To be done:
Can you copy out every line of the entries below verbatim, leaving the pictures out of your answer?

Data for this task:
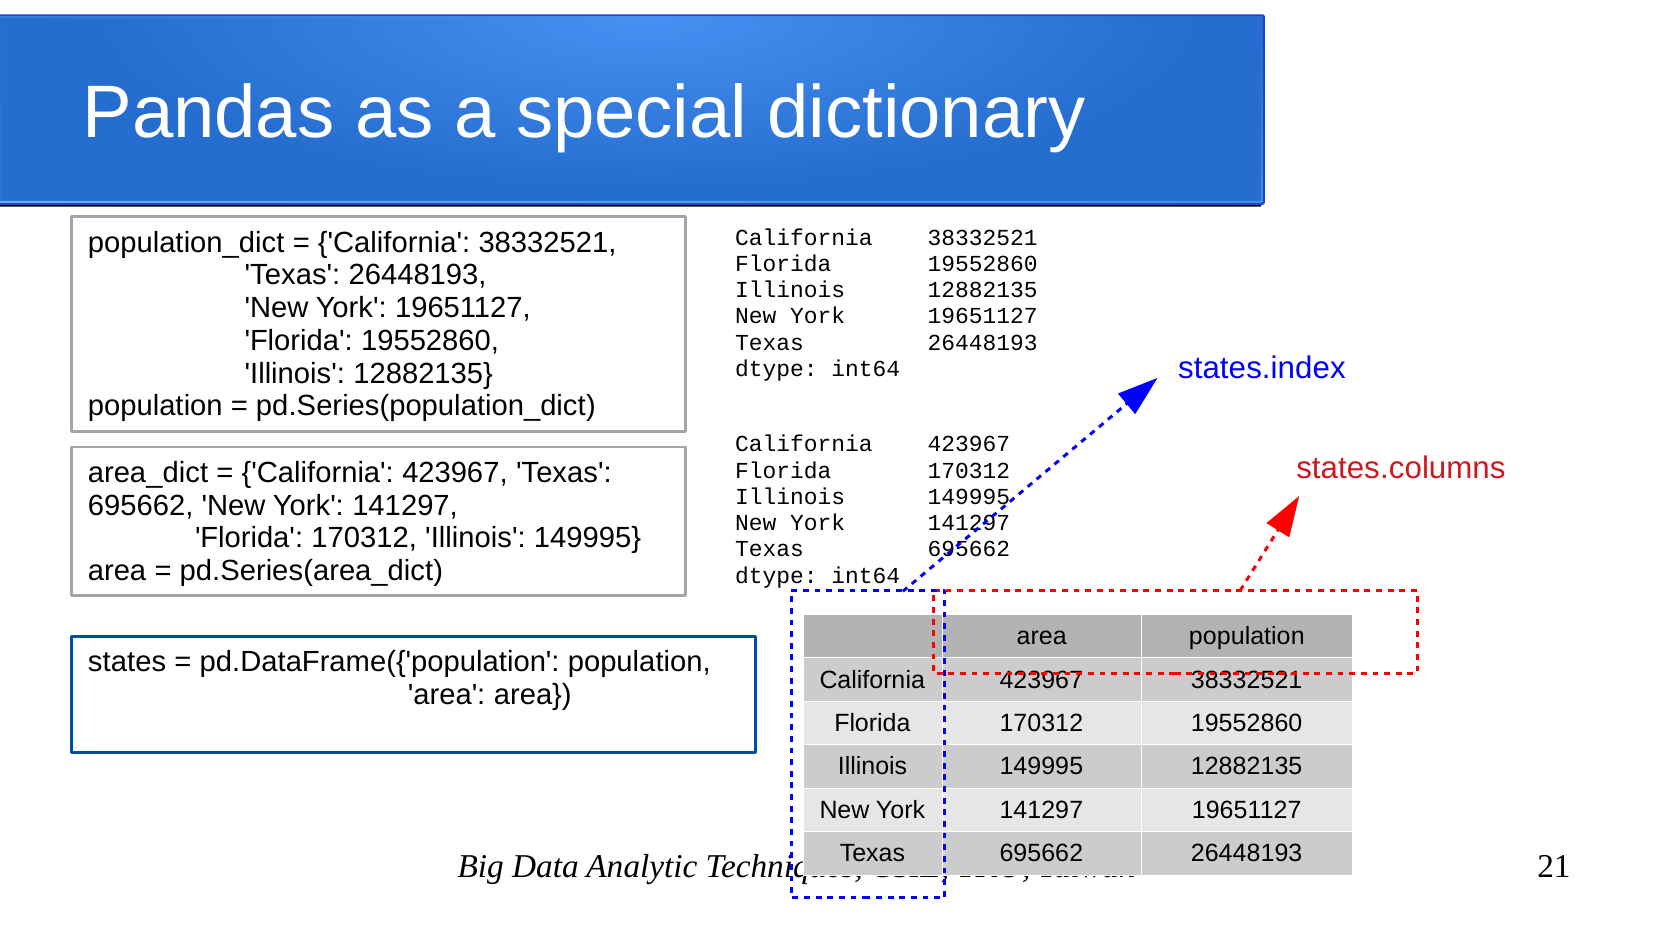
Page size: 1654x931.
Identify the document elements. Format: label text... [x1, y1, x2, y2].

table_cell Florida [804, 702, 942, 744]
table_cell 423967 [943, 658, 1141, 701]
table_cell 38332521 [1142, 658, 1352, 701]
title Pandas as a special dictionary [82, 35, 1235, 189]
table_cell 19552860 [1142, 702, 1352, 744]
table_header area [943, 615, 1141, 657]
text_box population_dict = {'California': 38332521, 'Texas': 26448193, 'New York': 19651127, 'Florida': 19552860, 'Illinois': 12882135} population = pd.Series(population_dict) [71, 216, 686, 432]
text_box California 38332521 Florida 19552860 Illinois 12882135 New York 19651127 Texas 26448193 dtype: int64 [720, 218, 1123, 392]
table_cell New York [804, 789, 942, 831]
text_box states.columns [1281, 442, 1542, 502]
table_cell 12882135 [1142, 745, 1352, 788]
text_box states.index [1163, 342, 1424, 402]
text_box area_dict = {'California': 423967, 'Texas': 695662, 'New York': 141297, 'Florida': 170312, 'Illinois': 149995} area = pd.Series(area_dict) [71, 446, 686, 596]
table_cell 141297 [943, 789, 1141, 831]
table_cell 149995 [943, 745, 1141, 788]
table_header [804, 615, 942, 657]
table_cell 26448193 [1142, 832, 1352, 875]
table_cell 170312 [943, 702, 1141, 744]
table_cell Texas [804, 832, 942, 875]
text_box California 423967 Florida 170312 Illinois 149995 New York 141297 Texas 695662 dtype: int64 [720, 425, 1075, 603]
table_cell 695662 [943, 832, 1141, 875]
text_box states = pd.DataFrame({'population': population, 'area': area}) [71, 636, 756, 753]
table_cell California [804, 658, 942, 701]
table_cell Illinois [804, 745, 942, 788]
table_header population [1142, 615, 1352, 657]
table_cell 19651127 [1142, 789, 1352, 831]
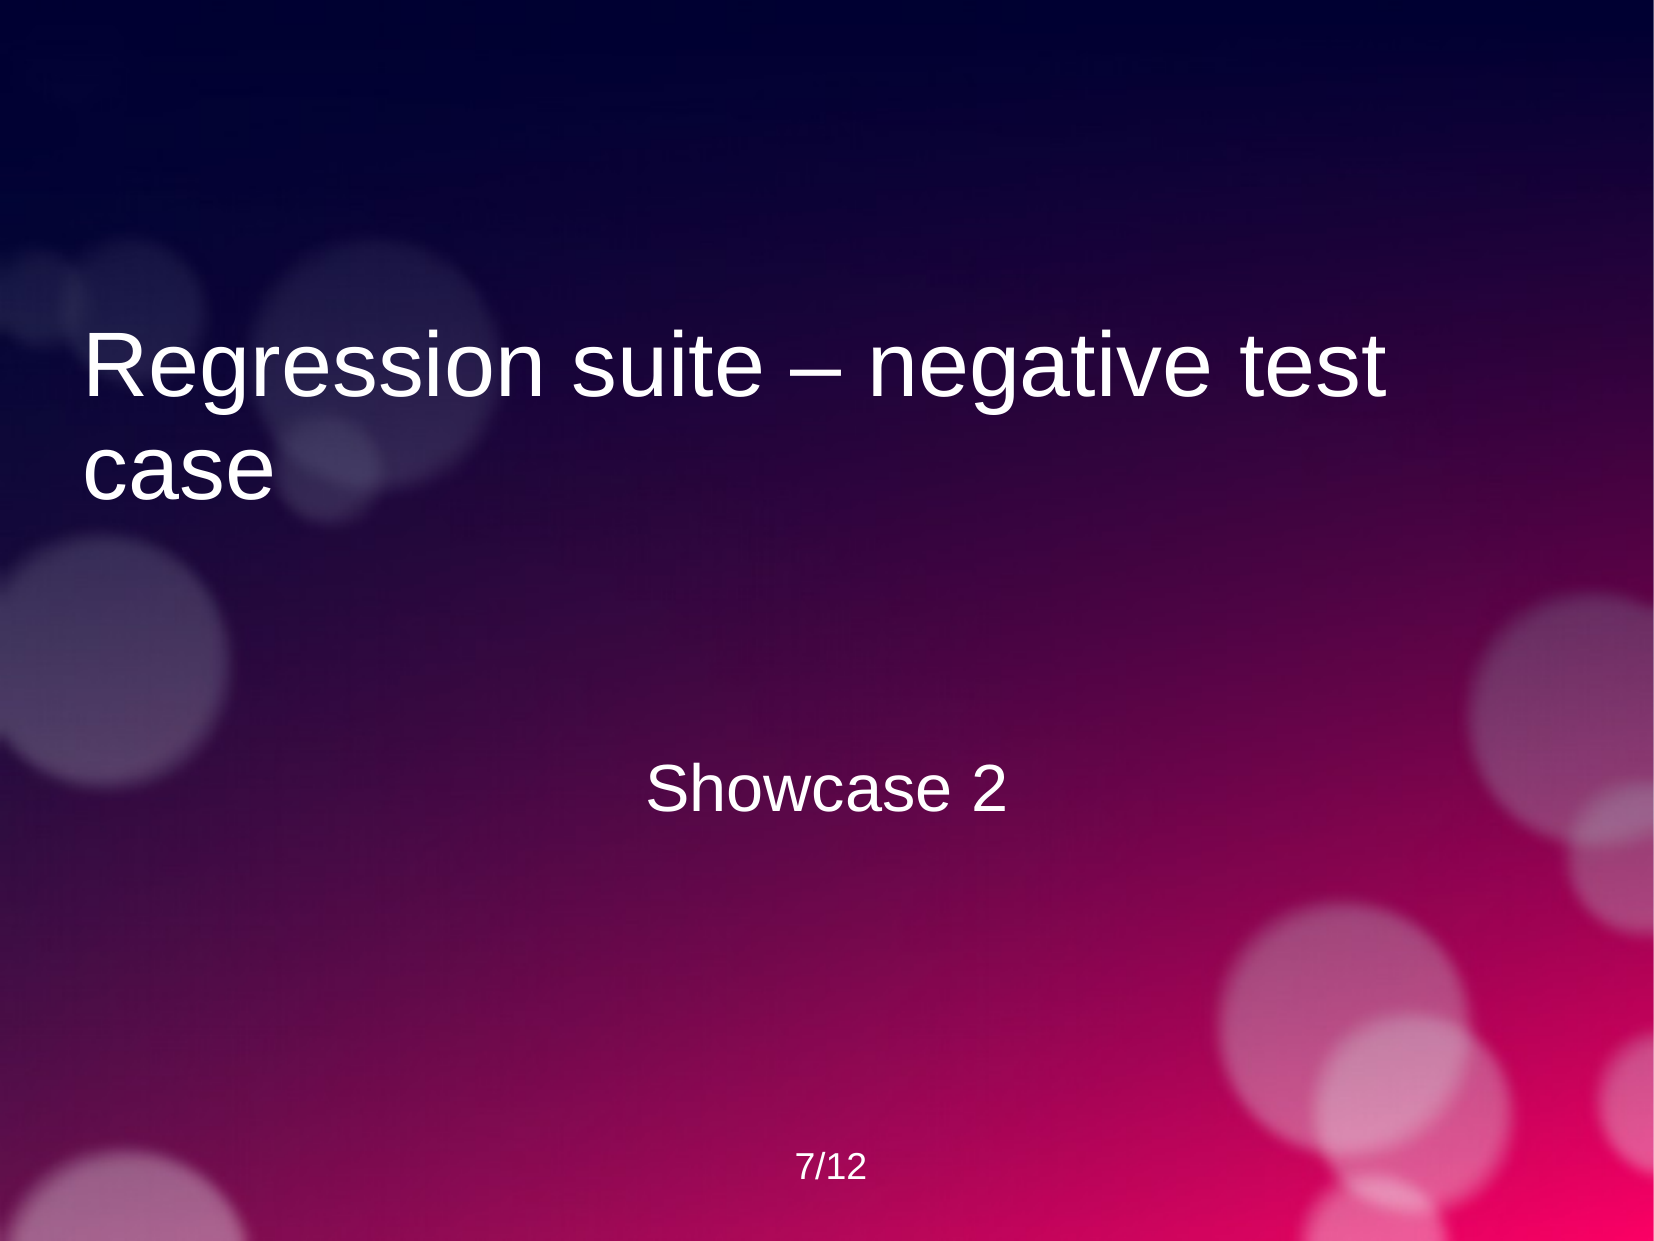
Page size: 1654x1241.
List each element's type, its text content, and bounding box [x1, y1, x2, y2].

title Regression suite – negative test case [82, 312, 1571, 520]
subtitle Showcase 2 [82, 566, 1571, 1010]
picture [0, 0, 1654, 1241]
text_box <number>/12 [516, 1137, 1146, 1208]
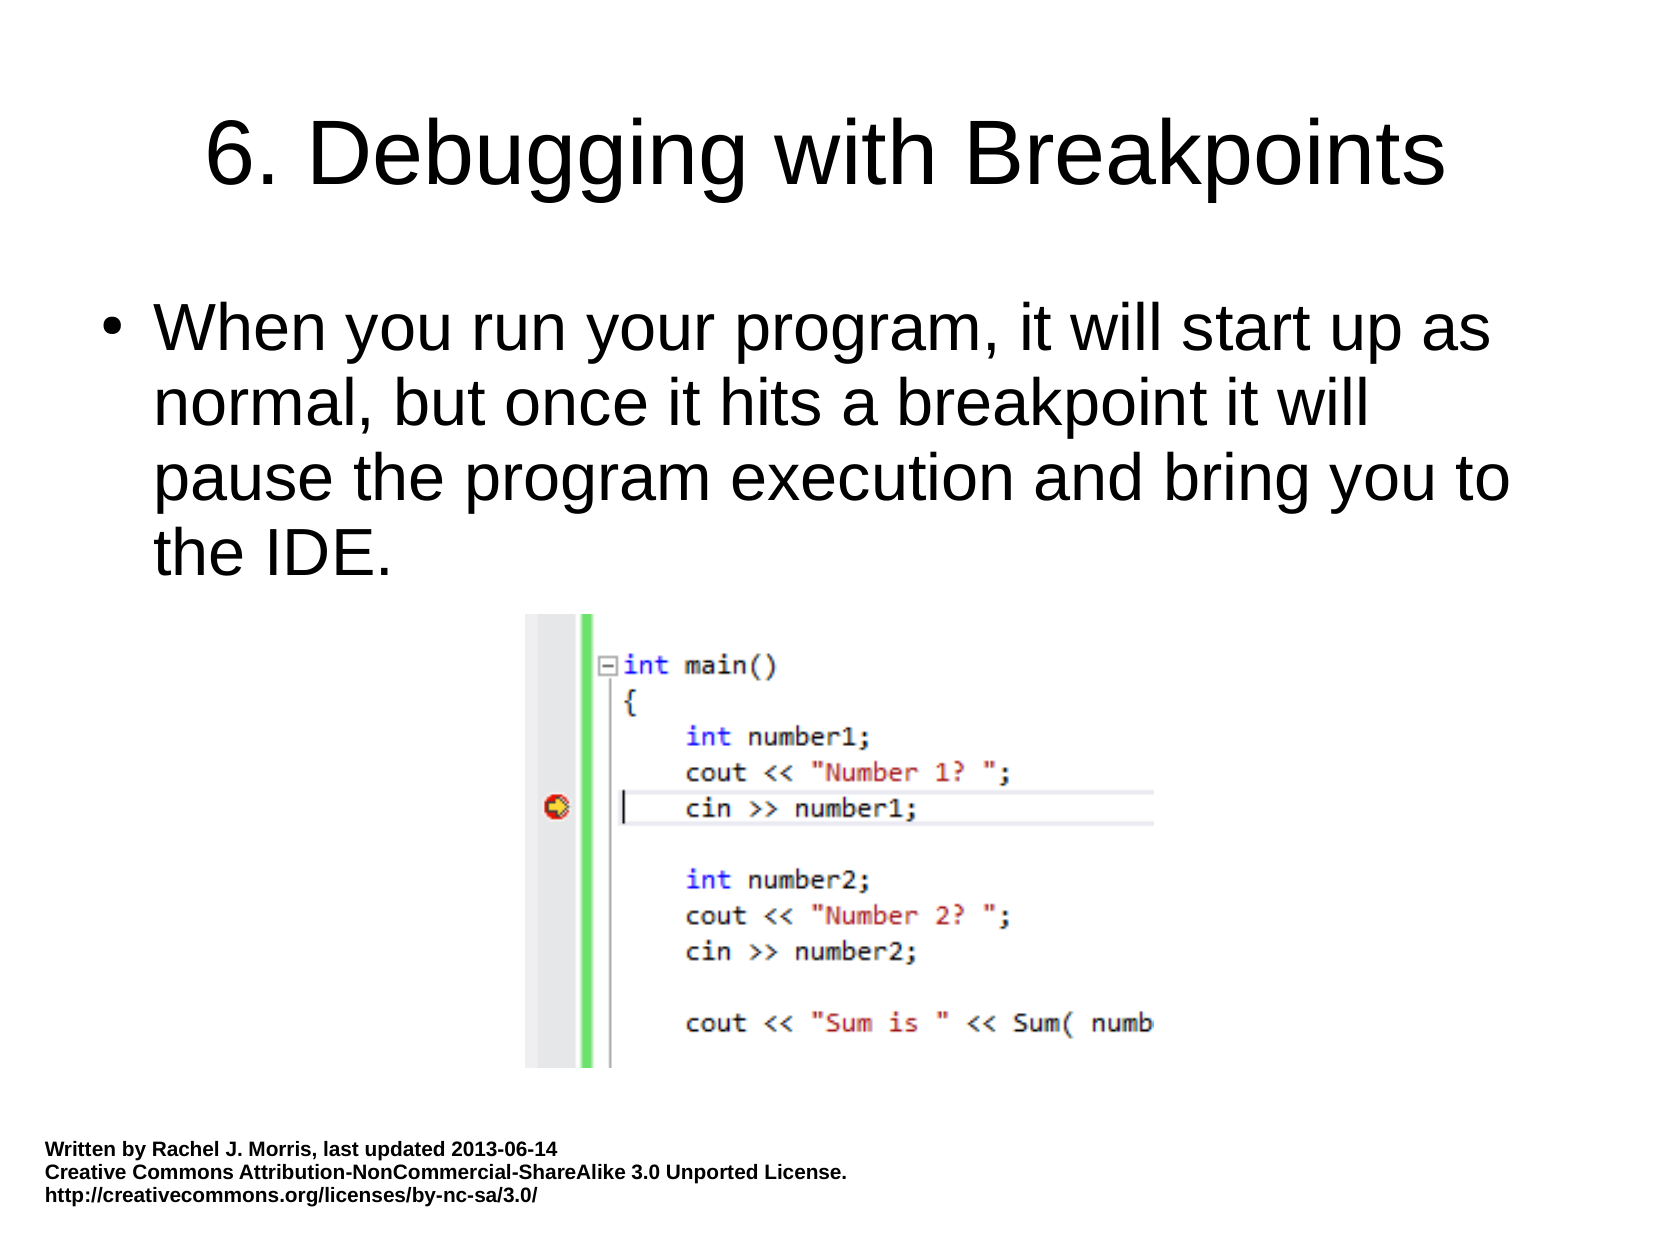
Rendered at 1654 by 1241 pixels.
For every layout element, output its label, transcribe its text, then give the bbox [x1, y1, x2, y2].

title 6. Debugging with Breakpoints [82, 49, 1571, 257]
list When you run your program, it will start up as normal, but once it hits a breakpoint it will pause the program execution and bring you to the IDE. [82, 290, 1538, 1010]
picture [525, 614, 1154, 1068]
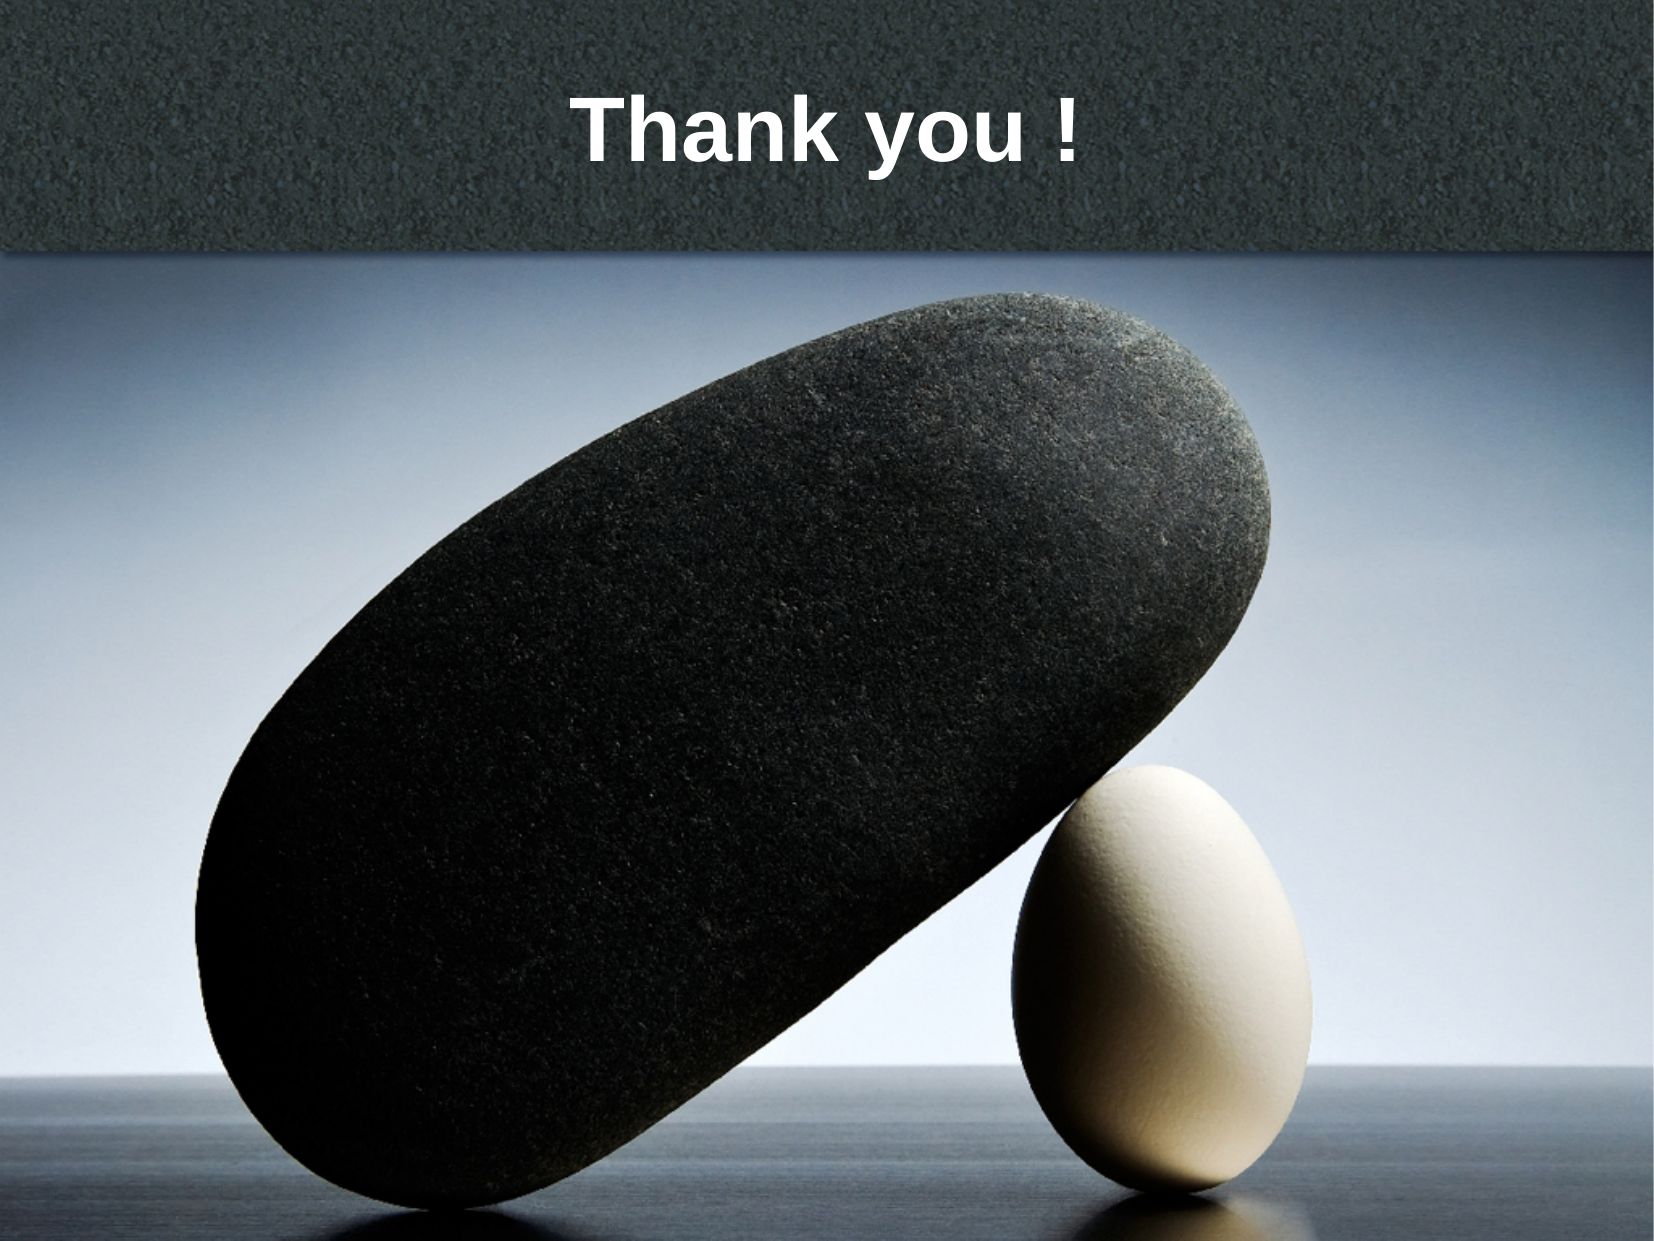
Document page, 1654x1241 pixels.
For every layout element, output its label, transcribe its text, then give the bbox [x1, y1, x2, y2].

Task output:
Page size: 1654x931.
Identify the document elements. Format: label text... [x1, y1, x2, y2].

table_cell Florida [804, 702, 942, 744]
table_cell 423967 [943, 658, 1141, 701]
table_cell 38332521 [1142, 658, 1352, 701]
title Pandas as a special dictionary [82, 35, 1235, 189]
table_cell 19552860 [1142, 702, 1352, 744]
table_header area [943, 615, 1141, 657]
text_box population_dict = {'California': 38332521, 'Texas': 26448193, 'New York': 19651127, 'Florida': 19552860, 'Illinois': 12882135} population = pd.Series(population_dict) [71, 216, 686, 432]
text_box California 38332521 Florida 19552860 Illinois 12882135 New York 19651127 Texas 26448193 dtype: int64 [720, 218, 1123, 392]
table_cell New York [804, 789, 942, 831]
text_box states.columns [1281, 442, 1542, 502]
table_cell 12882135 [1142, 745, 1352, 788]
text_box states.index [1163, 342, 1424, 402]
text_box area_dict = {'California': 423967, 'Texas': 695662, 'New York': 141297, 'Florida': 170312, 'Illinois': 149995} area = pd.Series(area_dict) [71, 446, 686, 596]
table_cell 141297 [943, 789, 1141, 831]
table_cell 149995 [943, 745, 1141, 788]
table_header [804, 615, 942, 657]
table_cell 26448193 [1142, 832, 1352, 875]
table_cell 170312 [943, 702, 1141, 744]
table_cell Texas [804, 832, 942, 875]
text_box California 423967 Florida 170312 Illinois 149995 New York 141297 Texas 695662 dtype: int64 [720, 425, 1075, 603]
table_cell 695662 [943, 832, 1141, 875]
text_box states = pd.DataFrame({'population': population, 'area': area}) [71, 636, 756, 753]
table_cell California [804, 658, 942, 701]
table_cell Illinois [804, 745, 942, 788]
table_header population [1142, 615, 1352, 657]
table_cell 19651127 [1142, 789, 1352, 831]
Page size: 1654x1241.
List each element's type, its text content, and bounding box [x1, y1, x2, y2].

title Regression suite – negative test case [82, 312, 1571, 520]
subtitle Showcase 2 [82, 566, 1571, 1010]
picture [0, 0, 1654, 1241]
text_box <number>/12 [516, 1137, 1146, 1208]
Rendered at 1654 by 1241 pixels.
For every layout element, output its label, transcribe its text, then give the bbox [x1, y1, x2, y2].

title 6. Debugging with Breakpoints [82, 49, 1571, 257]
list When you run your program, it will start up as normal, but once it hits a breakpoint it will pause the program execution and bring you to the IDE. [82, 290, 1538, 1010]
picture [525, 614, 1154, 1068]
Document page, 1654x1241 pixels.
For every layout element, output its label, transcribe its text, then give the bbox [x1, y1, x2, y2].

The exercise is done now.